▸ Texte de la page

:::

Je vous invite, très humblement, à relire Simone Weil, qui explique de façon limpide que l'enracinement constitue la condition sine qua non de l'ouverture, le préalable nécessaire du rapport sain à l'altérité. Si je ne suis pas moi, comment puis-je m'ouvrir à l'autre, échanger avec lui ? Qu'ai-je alors à lui apporter ? Quel enrichissement possible entre un étudiant français et un étudiant allemand si ces derniers ne sont des clones, ignorant tout de leurs histoires nationales respectives, et communiant dans le vide consumériste, corollaire du droit-de-l'hommisme niais ?
Les dégâts causés par la conception de la société et de l'État que vous exposez dans votre émouvant courriel sont multiples, et les énumérer ici serait aussi fastidieux qu'inutile.
Ne serait-ce que sur le volet éducatif, je vous invite, si ce n'est déjà fait, à sortir des salons Second Empire de la présidence et à venir vous balader seul, sans votre cortège princier, du côté de l'atrium de la faculté de droit de Malakoff. Vous pourrez ainsi contempler et entendre les hordes d'incultes que l'Éducation nationale enfante, et auxquelles l'enseignement supérieur délivre des diplômes.
Votre système, puisque vous vous en faites le défenseur zélé, n'a conduit qu'à la dévalorisation des titres académiques et au déclassement des étudiants sur le marché du travail. Toutes les initiatives destinées à redresser l'Université sont vouées à l'échec si le cadre étatique se délite. Souveraineté bradée, État en décomposition : j'aimerais que l'on me communique une définition valable du mot "république" dans ces conditions.
N'ayez crainte, Monsieur le Président : vous terminez votre message par une injonction à voter, je répondrai à votre appel, comme jeune Français d'une génération sacrifiée par les choix politiques de la vôtre, tant du point de vue social qu'identitaire.

:::

▸ Données fournies
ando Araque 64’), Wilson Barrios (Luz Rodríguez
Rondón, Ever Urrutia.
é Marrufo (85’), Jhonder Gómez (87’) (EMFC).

:::

▸ Exercices à résoudre
**a)** Recopiez le texte de la page depuis « Ne serait-ce que » jusqu'à « dans ces conditions. » inclus.
**b)** D'après le texte de la page, de quel côté le Président est-il invité à venir se balader seul ?
Appuyez-vous uniquement sur le texte de la page.

▸ Réponses par exercice
**a)**
Ne serait-ce que sur le volet éducatif, je vous invite, si ce n'est déjà fait, à sortir des salons Second Empire de la présidence et à venir vous balader seul, sans votre cortège princier, du côté de l'atrium de la faculté de droit de Malakoff. Vous pourrez ainsi contempler et entendre les hordes d'incultes que l'Éducation nationale enfante, et auxquelles l'enseignement supérieur délivre des diplômes.
Votre système, puisque vous vous en faites le défenseur zélé, n'a conduit qu'à la dévalorisation des titres académiques et au déclassement des étudiants sur le marché du travail. Toutes les initiatives destinées à redresser l'Université sont vouées à l'échec si le cadre étatique se délite. Souveraineté bradée, État en décomposition : j'aimerais que l'on me communique une définition valable du mot "république" dans ces conditions.

**b)** Du côté de l'atrium de la faculté de droit de Malakoff.